French nuclear fuel to India - without full safeguards. A nuclear reactor for South Africa.

The two actions are not explicitly linked - the Indian fuel contract was just signed at the end of last month while the reactor sale to South Africa is only under consideration. And French and American diplomats say that neither deal means the government of FrancoisMitterrand is planning to revert to the pre-1977 free-wheeling French nuclear export policy.

But the actions once again have raised questions about the French commitment to nuclear non-proliferation. Moreover, the potential South African deal has caused a nasty dispute within the Mitterrand government.

France is substituting for the US as the supplier of enriched uranium fuel for India's Tarapur nuclear power plant near Bombay. This arrangement was worked out last summer when President Reagan met in Washington with India's prime minister, Indira Ghandi.

The US had helped India build the Tarapur plant in 1963 and had contracted to supply fuel for the plant until 1993. But the 1978 Nuclear Non-Proliferation Act halted American fuel shipments to India and other countries that refuse to accept inspection of their nuclear installations.

France's agreement to take over as the fuel supplier for Tarapur thus removed a thorn in the US-Indian relations, American diplomats here say. ''The French-Indian arrangements are fine, close to what we envisaged,'' says one American diplomat.

Nevertheless, France apparently has abandoned the code agreed to by 15 nations (including France) that export nuclear fuel and technology. Under these 1978 guidelines, perpetual safeguards are required. French Foreign Ministry officials say, though, that the Indians are only being asked to talk about new safeguards after Tarapur's original safeguards expire in 1993.

The London rules also require the Indians to agree to inspections of other fast-breeder reactors if they use spent fuel from the Tarapur plant. The French officials say this question is ignored in the French-Indian agreement. Because of these exemptions, two members of the US Congress have vigorously criticized the deal.

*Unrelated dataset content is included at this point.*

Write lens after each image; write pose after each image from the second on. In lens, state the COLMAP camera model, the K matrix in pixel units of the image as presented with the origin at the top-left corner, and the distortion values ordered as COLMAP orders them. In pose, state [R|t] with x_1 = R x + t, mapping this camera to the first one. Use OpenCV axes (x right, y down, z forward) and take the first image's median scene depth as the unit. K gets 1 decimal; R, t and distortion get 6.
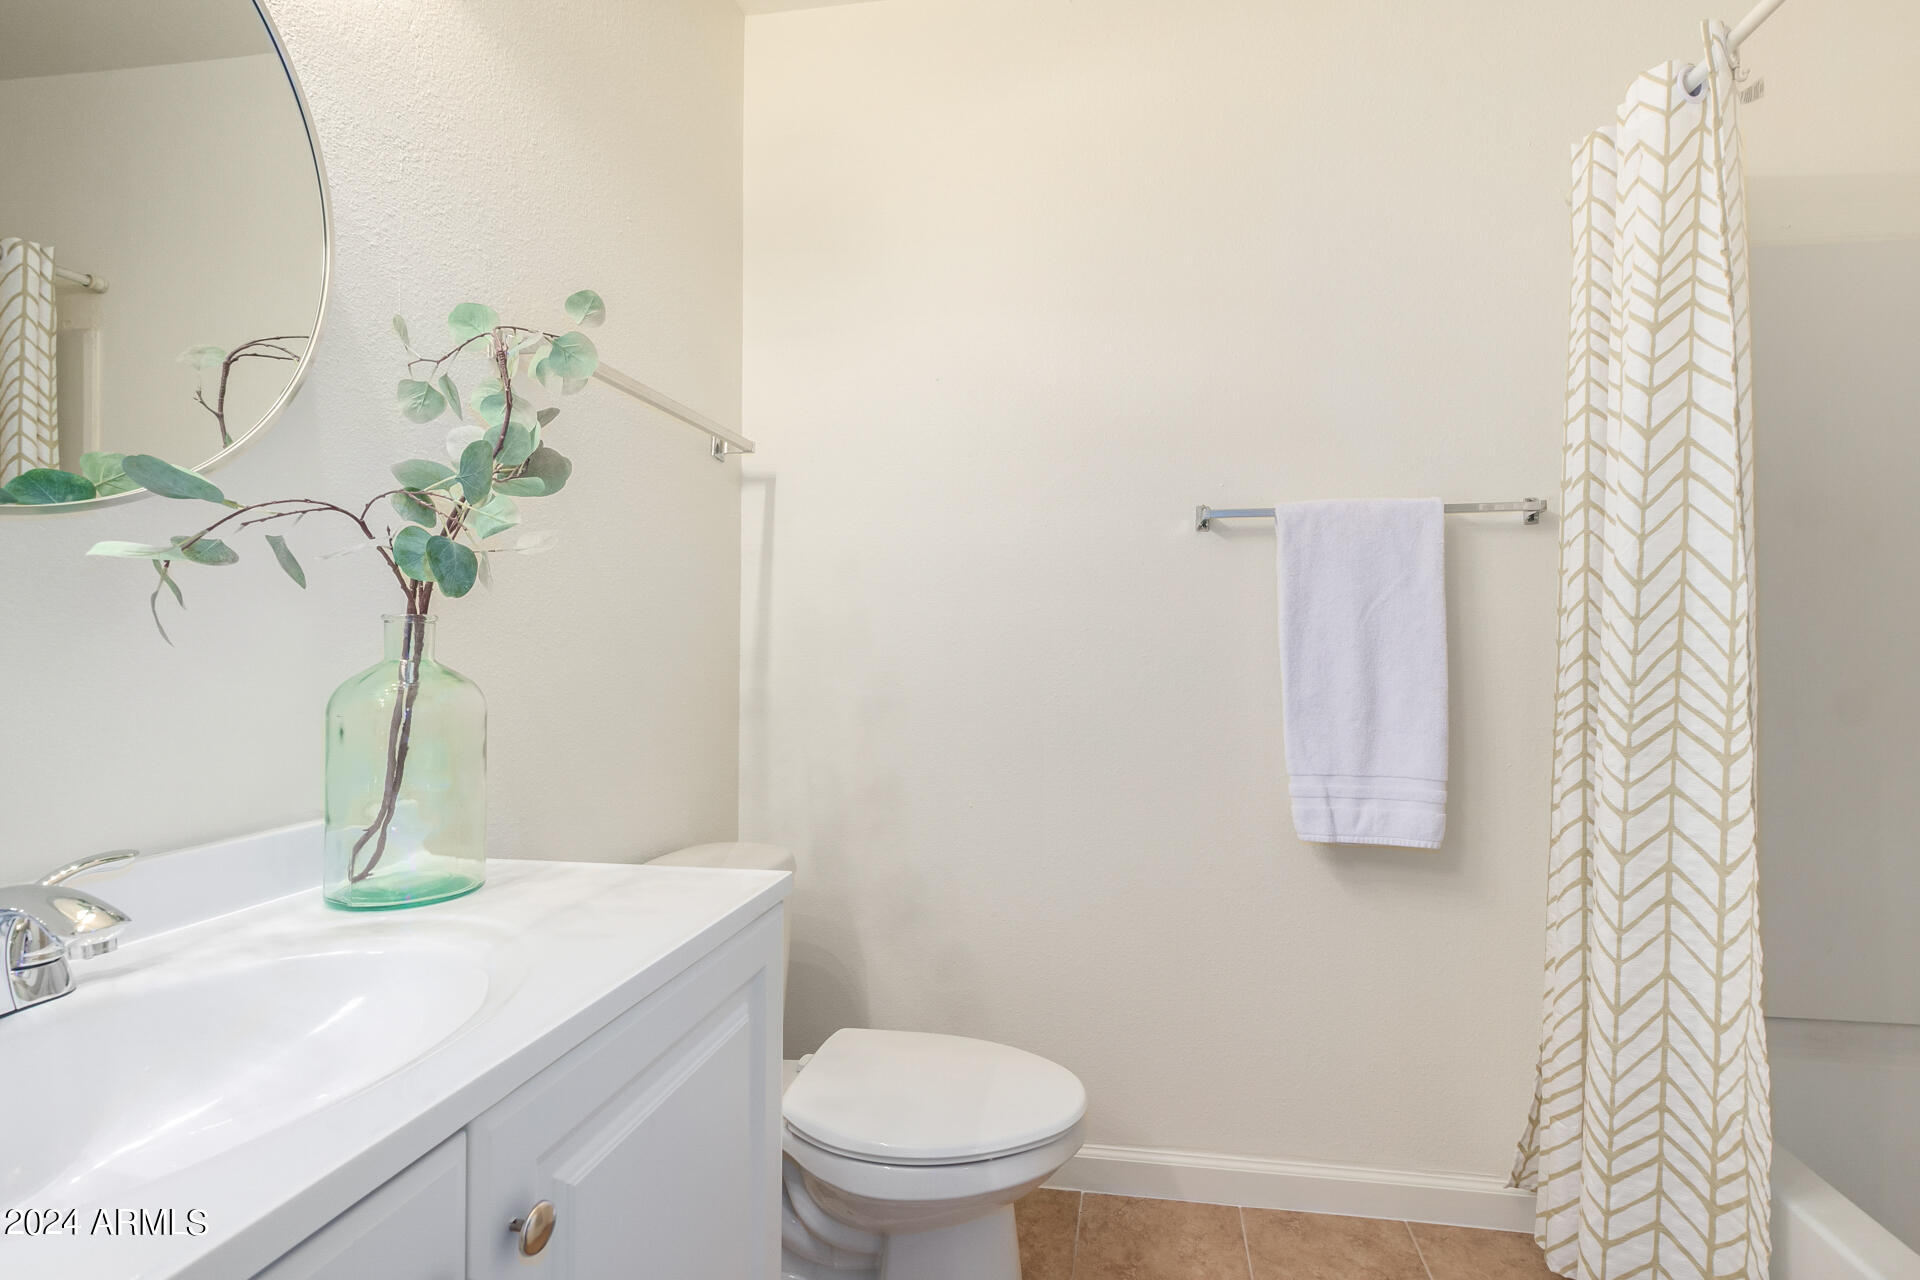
lens RADIAL K [[880.6, 0, 967.4], [0, 880.6, 637.9], [0, 0, 1]] dist [0.014242, -0.010552]
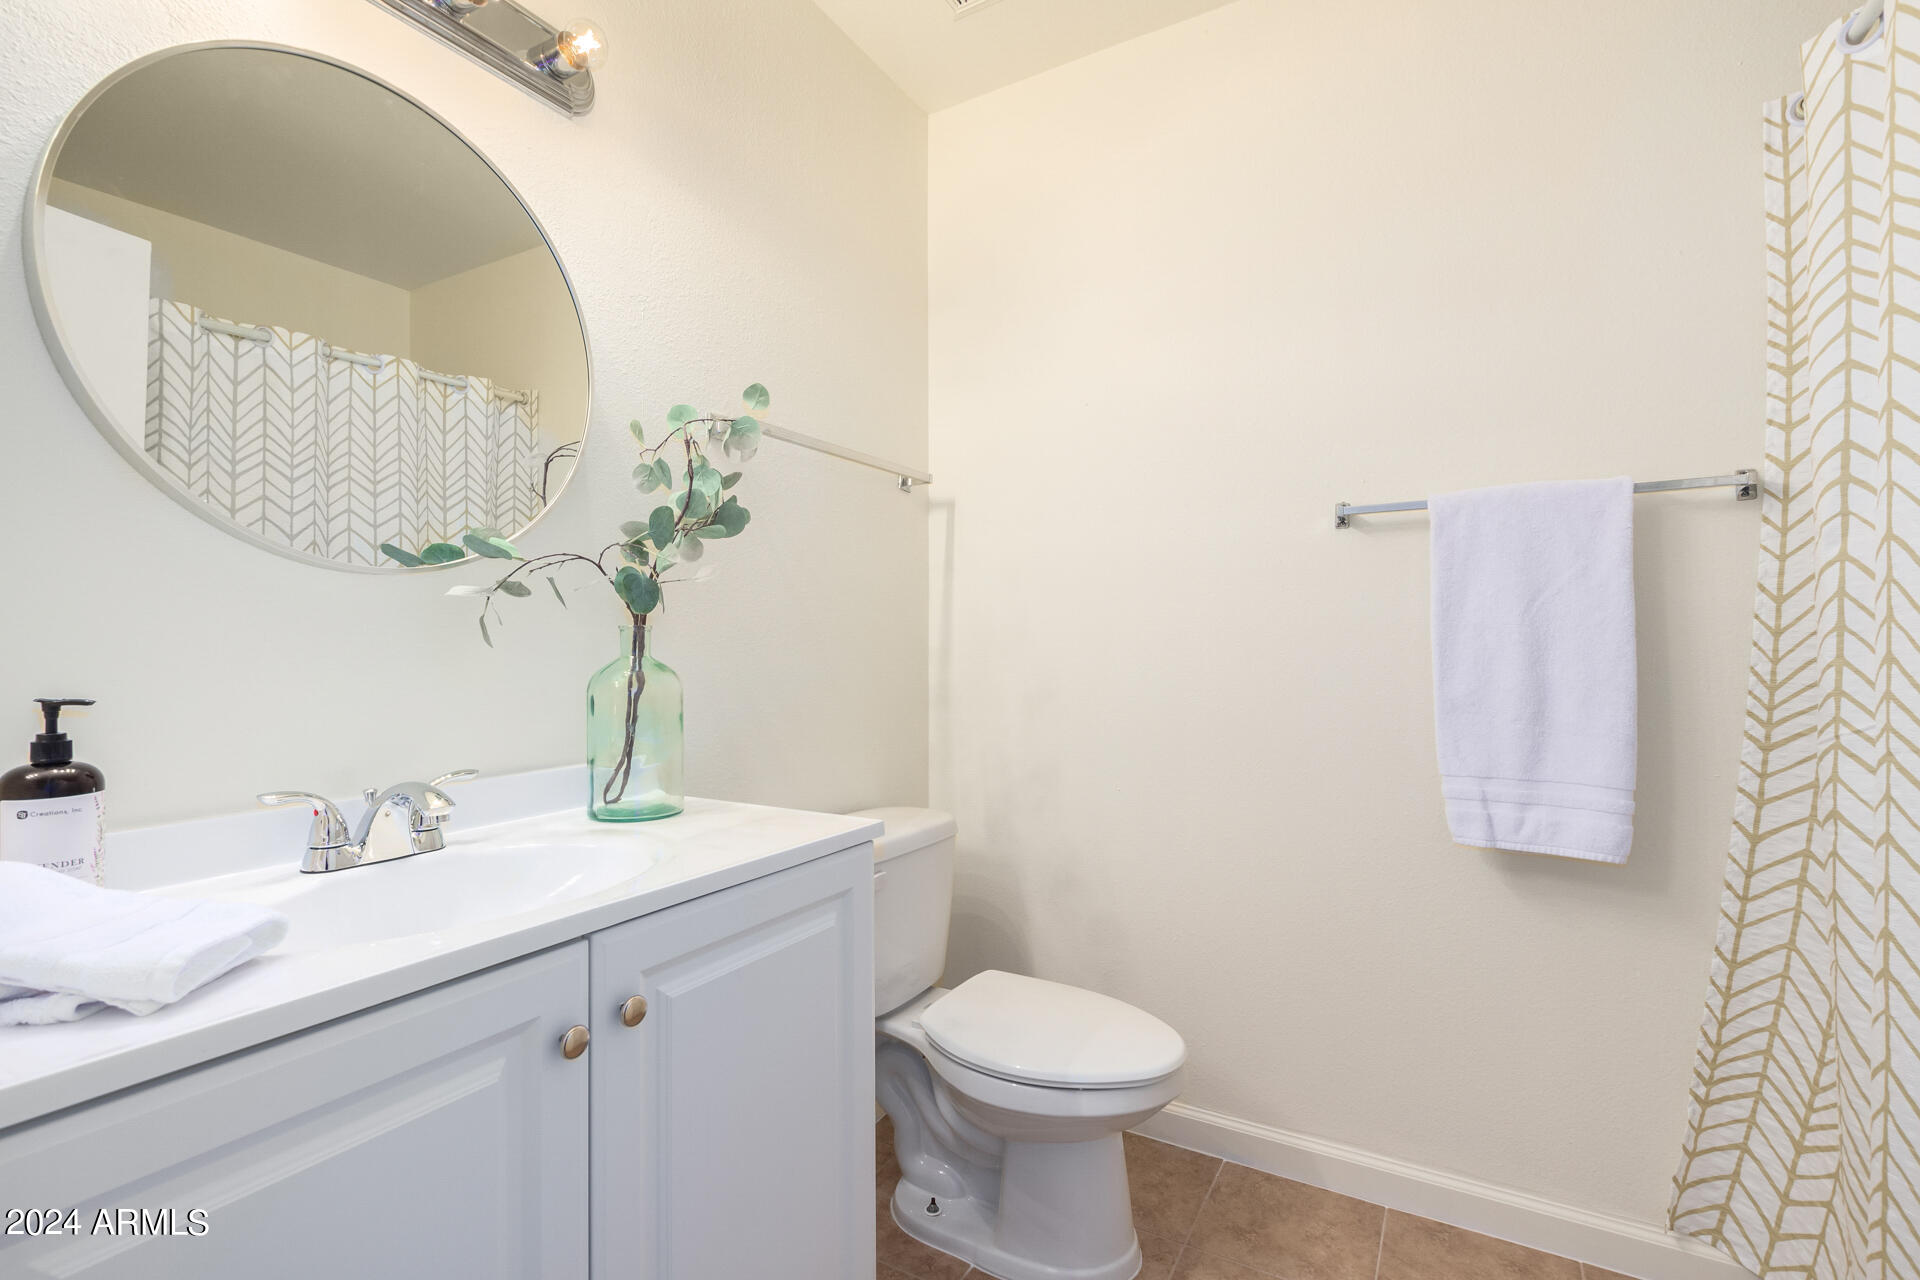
lens RADIAL K [[875.9, 0, 960.0], [0, 875.9, 640.0], [0, 0, 1]] dist [0.001701, 0.000161]
pose [[0.928281, -0.008364, -0.371784, 0.257358], [0.009489, 0.999954, 0.001195, 0.001040], [0.371757, -0.004637, 0.928318, -0.096448]]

''The arrangement represents a drastic departure from US non-proliferation policy,'' Sen. Gary Hart (D) of Colorado and Rep. Richard L. Ottinger (D) of New York wrote President Reagan.

But French and American diplomats here say the Tarapur deal was a special case and does not signal a general softening of France's nuclear export policy. During the mid-1970s, France angered the Ford and Carter administrations by agreeing to sell nuclear power plants to a string of third-world countries, most controversially Iraq and Pakistan.

But in 1977, President Valery Giscard d'Estaing barred further exports of nuclear fuel reprocessing plants, such as Pakistan had ordered, which can produce the plutonium needed to make atomic bombs. And in 1978, France agreed to the stiff London rules.

''These remain the principles behind our nuclear export policy,'' a French Foreign Ministry official said.

He added that such principles would be respected in any future nuclear deal with South Africa. In 1976, despite strong criticism from black Africa, France had sold Pretoria two reactors.

The South Africans are now considering whether they want another French reactor. They will probably decide whether to ask France to supply the reactor sometime next year, according to French Foreign Ministry officials.

Already, though, published reports say the Mitterrand government is divided on whether to pursue the South African deal. Industry Minister Jean-Pierre Chevenement and Foreign Trade Minister Michel Jobert reportedly are arguing that the French nuclear industry cannot turn down a lucrative offer, even if it does come from the apartheid Pretoria regime.

Against this position, Foreign Minister Claude Cheysson has publicly expressed his opposition to such a sale. In a letter to the anti-apartheid movement here in France, he wrote that ''if a sale is proposed, I will personally oppose myself to such a project.''

Reportedly supporting Mr. Cheysson was Mr. Jean-Pierre Cot, minister for the developing world. Mr. Cot left the government last week after conflicts with President Mitterrand and his advisers over relations with Africa.

Mr. Cot was reportedly upset about the Mitterrand government's continued close trade links with South Africa - specifically, the proposed nuclear deal.